Durante a Reforma Pereira Passos (um projeto de renovação urbana conduzido pelo prefeito Pereira Passos na década de 1900), o Cais da Imperatriz foi aterrado em 1904 — desaparecendo completamente — e a região do Valongo foi reformada, perdendo sua conexão física com a Baía de Guanabara. Entre as obras de revitalização realizadas pela Prefeitura, destacam-se a Praça do Comércio (nomeada em homenagem ao Jornal do Commercio) e o Jardim Suspenso do Valongo, um jardim de inspiração francesa para passeios de fim de tarde da alta sociedade carioca, projetado pelo paisagista Luís Rey e adornado com estátuas dos deuses gregos Minerva, Deméter, Ares e Hermes. Com o projeto de revitalização, a região foi gentrificada, e em 1920 a Pequena África foi desmantelada.
Devido às escavações realizadas durante o projeto Porto Maravilha, o Cais do Valongo foi redescoberto em 2011. Rapidamente, começaram os esforços de preservação, restauração e pesquisas arqueológicas e históricas, pois muitos amuletos e objetos religiosos do Congo, Angola e Moçambique foram encontrados junto aos vestígios do cais. O Cais do Valongo passou a ser protegido pelo Instituto do Patrimônio Histórico e Artístico Nacional (IPHAN) em 2012 e se tornou um Patrimônio Histórico do Rio de Janeiro em 2013, alcançando o status de Patrimônio Mundial da UNESCO em 2017.

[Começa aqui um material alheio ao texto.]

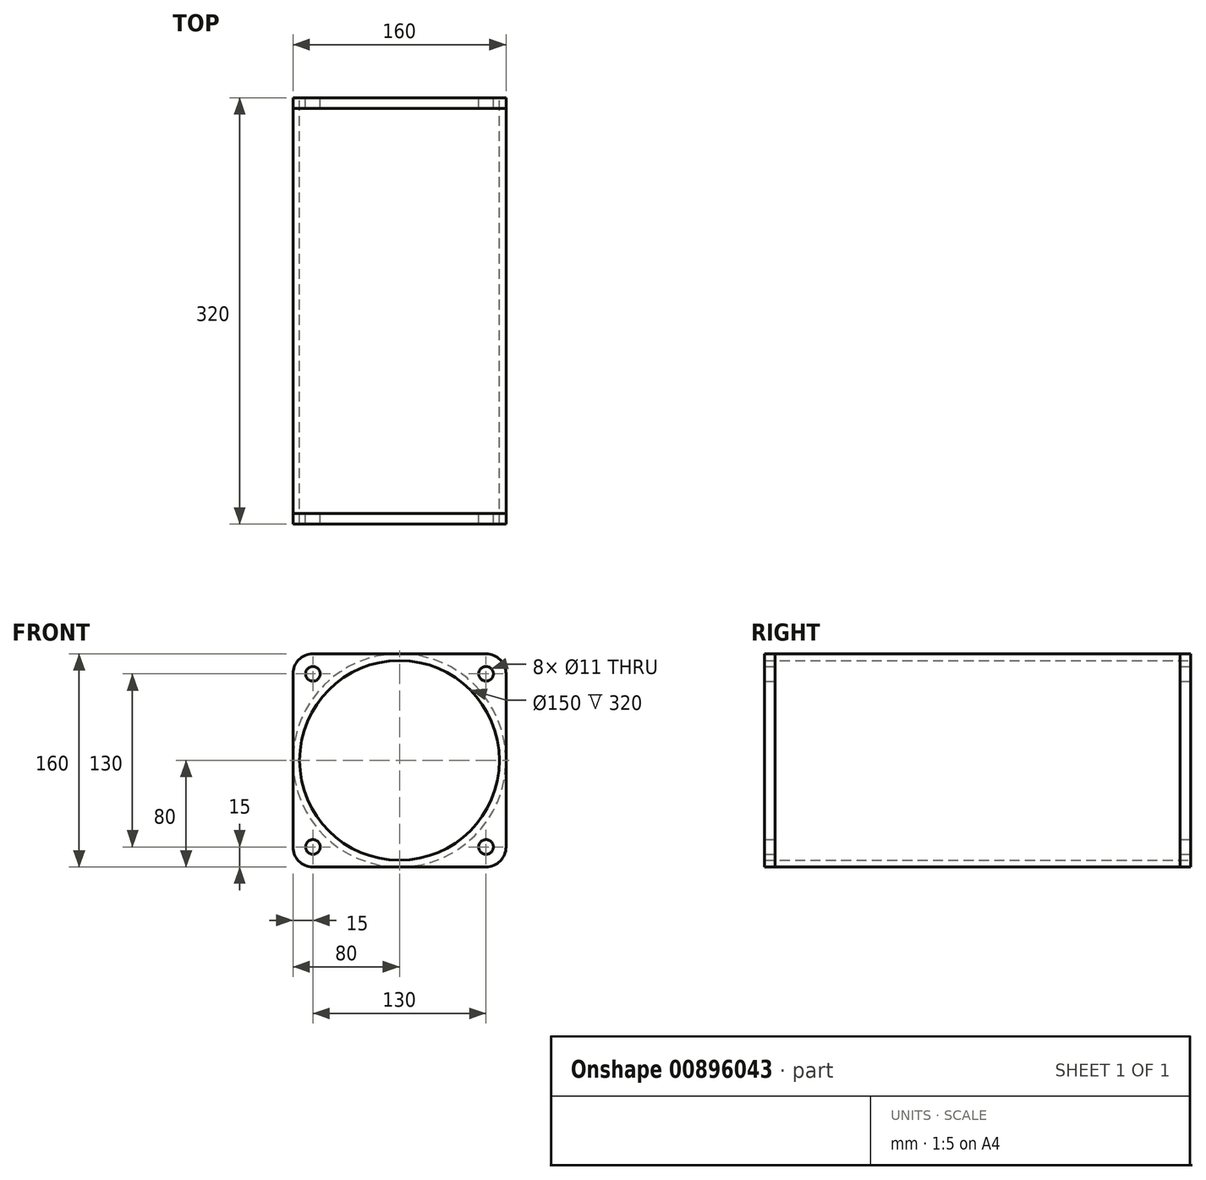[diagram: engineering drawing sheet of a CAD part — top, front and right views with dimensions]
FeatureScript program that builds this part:
annotation { "Feature Type Name" : "Feature", "Feature Type Description" : "" }
export const myFeature = defineFeature(function(context is Context, id is Id, definition is map)
    precondition{}
    {
        {
            var Q0;
            Q0=qCreatedBy(makeId("Front.planeOp"),FACE);
            cPlane(context, id + "F0", {"entities" : qUnion([Q0]), "cplaneType" : CPlaneType.OFFSET, "offset" : 320 * mm, "width" : 150 * mm, "height" : 150 * mm});
        }
        {
            var Q0;
            Q0=qCreatedBy(makeId("Front.planeOp"),FACE);
            var sketch = newSketch(context, id + "F1", { "sketchPlane" : qUnion([Q0])});
            skLineSegment(sketch, "E0.bottom", {"start": v(65, -80) * mm, "end": v(-65, -80) * mm});
            skLineSegment(sketch, "E0.top", {"start": v(65, 80) * mm, "end": v(-65, 80) * mm});
            skLineSegment(sketch, "E0.left", {"start": v(80, -65) * mm, "end": v(80, 65) * mm});
            skLineSegment(sketch, "E0.right", {"start": v(-80, -65) * mm, "end": v(-80, 65) * mm});
            skPoint(sketch, "E0.middle", {"position": v(0, 0) * mm});
            skPoint(sketch, "E1.visualSharp", {"position": v(-80, 80) * mm});
            skArc(sketch, "E1.filletArc", {"start": v(-65, 80) * mm, "mid": v(-75.6, 75.6) * mm, "end": v(-80, 65) * mm});
            skPoint(sketch, "E2.visualSharp", {"position": v(80, 80) * mm});
            skArc(sketch, "E2.filletArc", {"start": v(80, 65) * mm, "mid": v(75.6, 75.6) * mm, "end": v(65, 80) * mm});
            skPoint(sketch, "E3.visualSharp", {"position": v(80, -80) * mm});
            skArc(sketch, "E3.filletArc", {"start": v(65, -80) * mm, "mid": v(75.6, -75.6) * mm, "end": v(80, -65) * mm});
            skPoint(sketch, "E4.visualSharp", {"position": v(-80, -80) * mm});
            skArc(sketch, "E4.filletArc", {"start": v(-80, -65) * mm, "mid": v(-75.6, -75.6) * mm, "end": v(-65, -80) * mm});
            skCircle(sketch, "E5", {"center": v(0, 0) * mm, "radius": 80 * mm});
            skCircle(sketch, "E6", {"center": v(0, 0) * mm, "radius": 75 * mm});
            skCircle(sketch, "E7", {"center": v(65, 65) * mm, "radius": 5.5 * mm});
            skCircle(sketch, "E8", {"center": v(-65, 65) * mm, "radius": 5.5 * mm});
            skCircle(sketch, "E9", {"center": v(65, -65) * mm, "radius": 5.5 * mm});
            skCircle(sketch, "E10", {"center": v(-65, -65) * mm, "radius": 5.5 * mm});
            skSolve(sketch);
        }
        {
            var Q0;
            Q0 = qSketchRegion(id + "F1", true);
            extrude(context, id + "F2", {"entities" : qUnion([Q0]), "depth" : 8 * mm, "offsetDistance" : 25 * mm});
        }
        {
            var Q0;
            Q0=makeQuery(id+"F1.imprint","IMPRINT",FACE,{"disambiguationData":[TD([[makeQuery(id+"F1.imprint","IMPRINT",EDGE,{"derivedFrom":sQuery(id+"F1.wireOp",EDGE,"E6")}),-1.0]])]});
            var Q1;
            Q1=qCreatedBy(id+"F0.planeOp",FACE);
            extrude(context, id + "F3", {"entities" : qUnion([Q0]), "operationType" : NewBodyOperationType.ADD, "endBound" : BoundingType.UP_TO_SURFACE, "depth" : 25 * mm, "endBoundEntityFace" : qUnion([Q1]), "offsetDistance" : 25 * mm});
        }
        {
            var Q0;
            {var subQ0=sQuery(id+"F1.wireOp",EDGE,"E3.filletArc");Q0=makeQuery(id+"F1.imprint","IMPRINT",FACE,{"disambiguationData":[TD([[makeQuery(id+"F1.imprint","IMPRINT",EDGE,{"derivedFrom":subQ0}),1.0]])]});}
            var Q1;
            {var subQ0=sQuery(id+"F1.wireOp",EDGE,"E4.filletArc");Q1=makeQuery(id+"F1.imprint","IMPRINT",FACE,{"disambiguationData":[TD([[makeQuery(id+"F1.imprint","IMPRINT",EDGE,{"derivedFrom":subQ0}),1.0]])]});}
            var Q2;
            {var subQ0=sQuery(id+"F1.wireOp",EDGE,"E2.filletArc");Q2=makeQuery(id+"F1.imprint","IMPRINT",FACE,{"disambiguationData":[TD([[makeQuery(id+"F1.imprint","IMPRINT",EDGE,{"derivedFrom":subQ0}),1.0]])]});}
            var Q3;
            {var subQ0=sQuery(id+"F1.wireOp",EDGE,"E1.filletArc");Q3=makeQuery(id+"F1.imprint","IMPRINT",FACE,{"disambiguationData":[TD([[makeQuery(id+"F1.imprint","IMPRINT",EDGE,{"derivedFrom":subQ0}),1.0]])]});}
            var Q4;
            Q4=qCreatedBy(id+"F0.planeOp",FACE);
            var Q5;
            Q5=qCreatedBy(id+"F0.planeOp",FACE);
            extrude(context, id + "F4", {"entities" : qUnion([Q0, Q1, Q2, Q3]), "operationType" : NewBodyOperationType.ADD, "endBound" : BoundingType.UP_TO_SURFACE, "depth" : 25 * mm, "endBoundEntityFace" : qUnion([Q4]), "offsetDistance" : 25 * mm, "hasSecondDirection" : true, "secondDirectionBound" : SecondDirectionBoundingType.UP_TO_SURFACE, "secondDirectionOppositeDirection" : false, "secondDirectionDepth" : 25 * mm, "secondDirectionBoundEntityFace" : qUnion([Q5]), "hasSecondDirectionOffset" : true, "secondDirectionOffsetDistance" : 8 * mm});
        }
    });
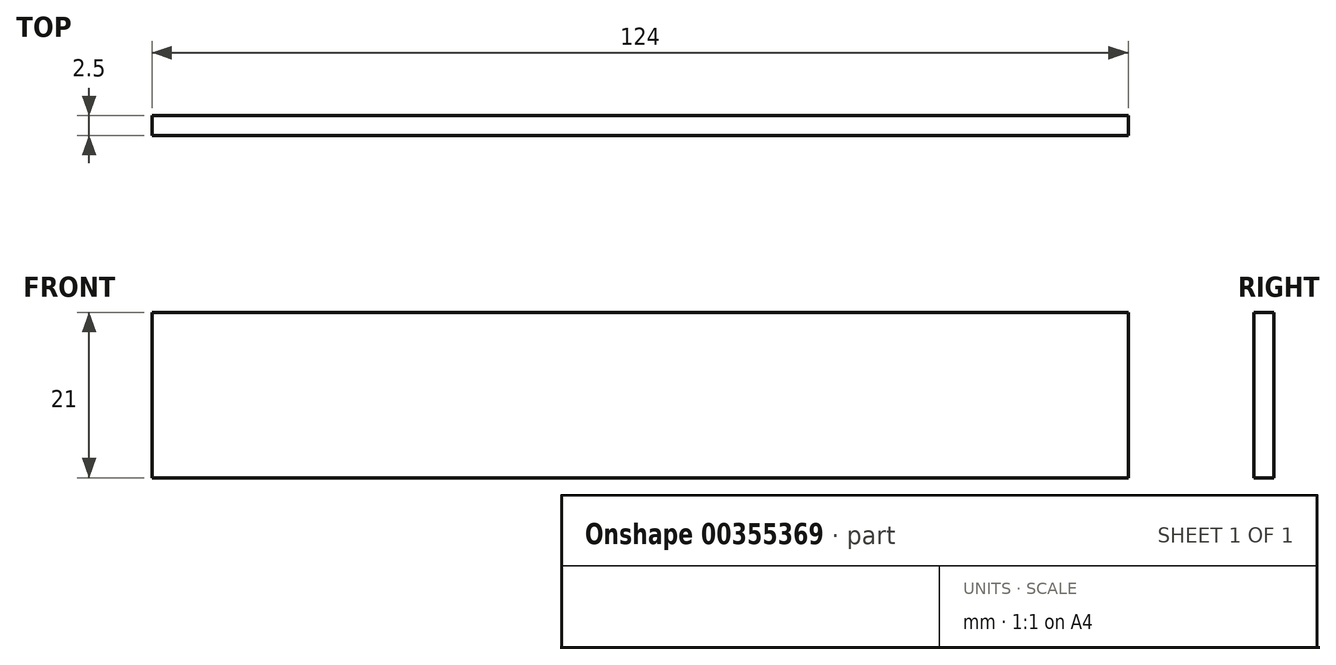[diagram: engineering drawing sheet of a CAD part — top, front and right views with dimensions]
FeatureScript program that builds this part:
annotation { "Feature Type Name" : "Feature", "Feature Type Description" : "" }
export const myFeature = defineFeature(function(context is Context, id is Id, definition is map)
    precondition{}
    {
        {
            var Q0;
            Q0=qCreatedBy(makeId("Front.planeOp"),FACE);
            var sketch = newSketch(context, id + "F0", { "sketchPlane" : qUnion([Q0])});
            skLineSegment(sketch, "E0.bottom", {"start": v(0, 0) * mm, "end": v(124, 0) * mm});
            skLineSegment(sketch, "E0.top", {"start": v(0, 21) * mm, "end": v(124, 21) * mm});
            skLineSegment(sketch, "E0.left", {"start": v(0, 0) * mm, "end": v(0, 21) * mm});
            skLineSegment(sketch, "E0.right", {"start": v(124, 0) * mm, "end": v(124, 21) * mm});
            skSolve(sketch);
        }
        {
            var Q0;
            Q0=qSketchRegion(id+"F0",true);
            extrude(context, id + "F1", {"entities" : qUnion([Q0]), "depth" : 2.5 * mm});
        }
    });
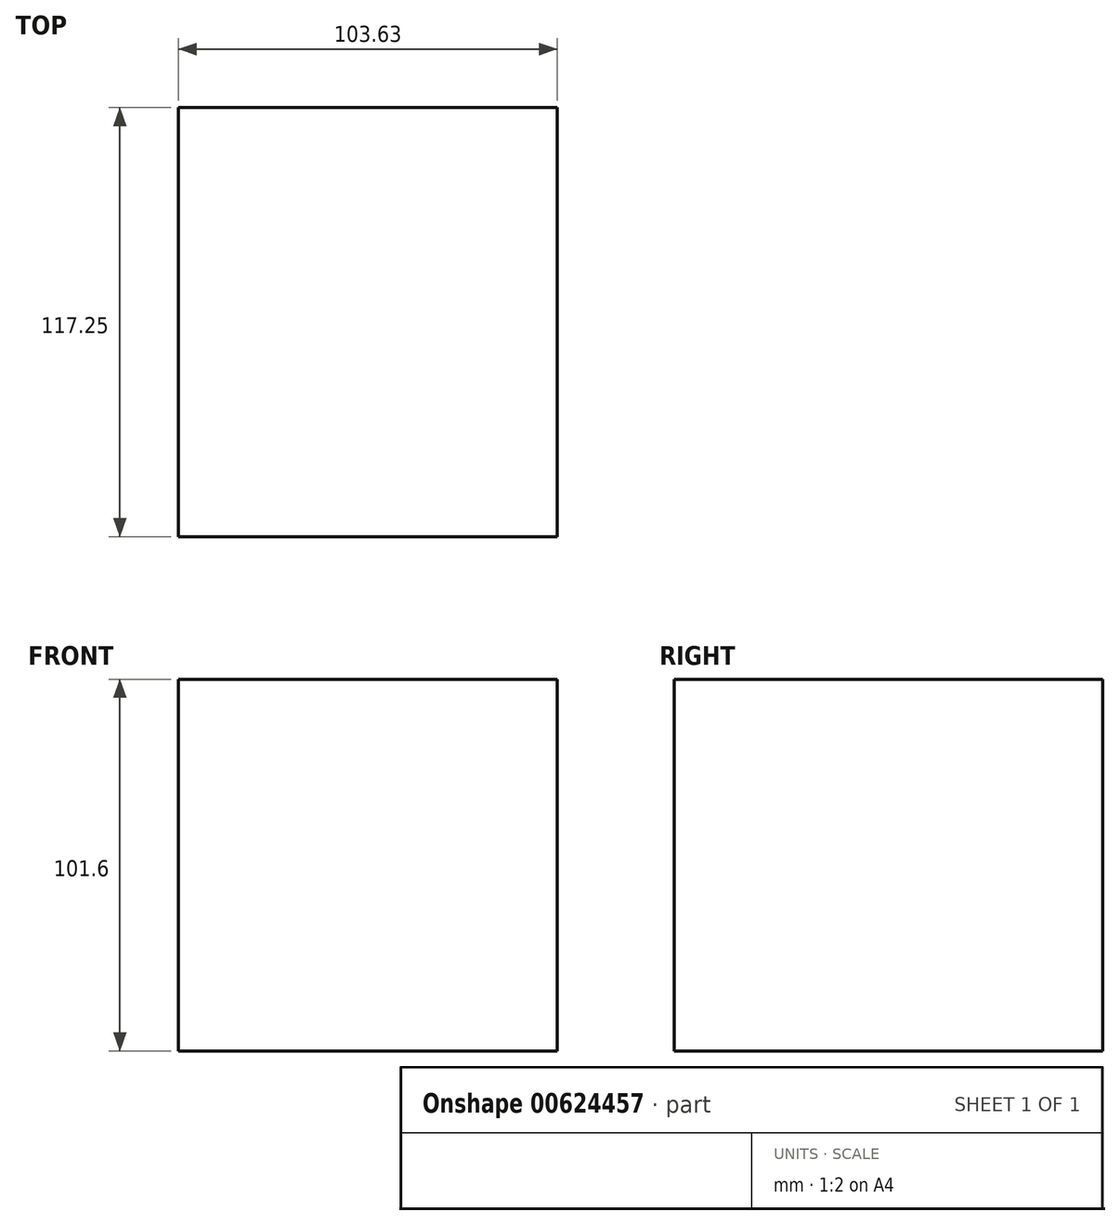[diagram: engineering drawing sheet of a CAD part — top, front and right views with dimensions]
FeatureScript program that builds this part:
annotation { "Feature Type Name" : "Feature", "Feature Type Description" : "" }
export const myFeature = defineFeature(function(context is Context, id is Id, definition is map)
    precondition{}
    {
        {
            var Q0;
            Q0=qCreatedBy(makeId("Top.planeOp"),FACE);
            var sketch = newSketch(context, id + "F0", { "sketchPlane" : qUnion([Q0])});
            skLineSegment(sketch, "E0.bottom", {"start": v(-53.7, 64.55) * mm, "end": v(49.93, 64.55) * mm});
            skLineSegment(sketch, "E0.top", {"start": v(-53.7, -52.7) * mm, "end": v(49.93, -52.7) * mm});
            skLineSegment(sketch, "E0.left", {"start": v(-53.7, 64.55) * mm, "end": v(-53.7, -52.7) * mm});
            skLineSegment(sketch, "E0.right", {"start": v(49.93, 64.55) * mm, "end": v(49.93, -52.7) * mm});
            skSolve(sketch);
        }
        {
            var Q0;
            Q0 = qSketchRegion(id + "F0", true);
            extrude(context, id + "F1", {"entities" : qUnion([Q0]), "depth" : 101.6 * mm, "offsetDistance" : 25.4 * mm});
        }
    });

Hoje em dia, o Cais do Valongo faz parte do Circuito Histórico e Arqueológico de Celebração da Herança Africana do Rio de Janeiro, que se estende pela área da Pequena África. Esse circuito inclui o Jardim Suspenso do Valongo, a Pedra do Sal (antigo quilombo, amplamente conhecida por suas rodas de samba, preservando a memória e a importância cultural da música), o Largo do Depósito (uma praça com armazéns de comerciantes de escravos que funcionavam como lojas de escravos), o Centro Cultural José Bonifácio (uma mansão inaugurada em 1877 pelo Imperador D. Pedro II e nomeada em homenagem ao Patriarca da Independência, José Bonifácio, onde funcionou a primeira escola pública do Brasil até 1966 e, desde 1986, serve como centro cultural para a cultura e memória afro-brasileira, tendo sido reformado e reinaugurado em 2013 pelo prefeito Eduardo Paes), e o Cemitério dos Pretos Novos. Juntos, esses locais comemoram e celebram marcos significativos da resistência, cultura e herança das comunidades afro-brasileiras na Região Portuária do Rio de Janeiro.